[Saved data entries]
▶

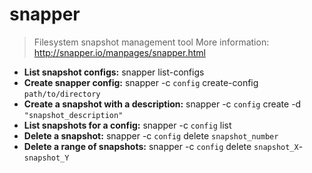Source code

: # snapper
> Filesystem snapshot management tool
> More information: <http://snapper.io/manpages/snapper.html>
- **List snapshot configs:**
snapper list-configs
- **Create snapper config:**
snapper -c `config` create-config `path/to/directory`
- **Create a snapshot with a description:**
snapper -c `config` create -d `"snapshot_description"`
- **List snapshots for a config:**
snapper -c `config` list
- **Delete a snapshot:**
snapper -c `config` delete `snapshot_number`
- **Delete a range of snapshots:**
snapper -c `config` delete `snapshot_X`-`snapshot_Y`
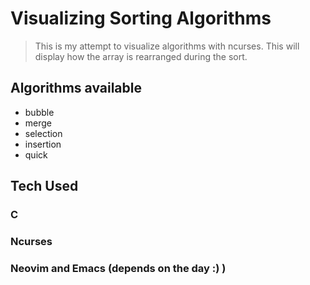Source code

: # Visualizing Sorting Algorithms

> This is my attempt to visualize algorithms with ncurses.
> This will display how the array is rearranged during the sort.

## Algorithms available
- bubble
- merge
- selection
- insertion
- quick

## Tech Used
### C
### Ncurses
### Neovim and Emacs (depends on the day :) )
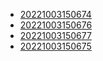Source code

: - [20221003150674](/zet/20221003150674/README.md)
- [20221003150676](/zet/20221003150676/README.md)
- [20221003150677](/zet/20221003150677/README.md)
- [20221003150675](/zet/20221003150675/README.md)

◀

> JOB ITEM:
Only one thing is required here: an exact copy of the lines from the one bearing "### Ncurses" through the final line above, both included, with pictures left out.

> FINISHED EXERCISE:
### Ncurses
### Neovim and Emacs (depends on the day :) )
Source code

: - [20221003150674](/zet/20221003150674/README.md)
- [20221003150676](/zet/20221003150676/README.md)
- [20221003150677](/zet/20221003150677/README.md)
- [20221003150675](/zet/20221003150675/README.md)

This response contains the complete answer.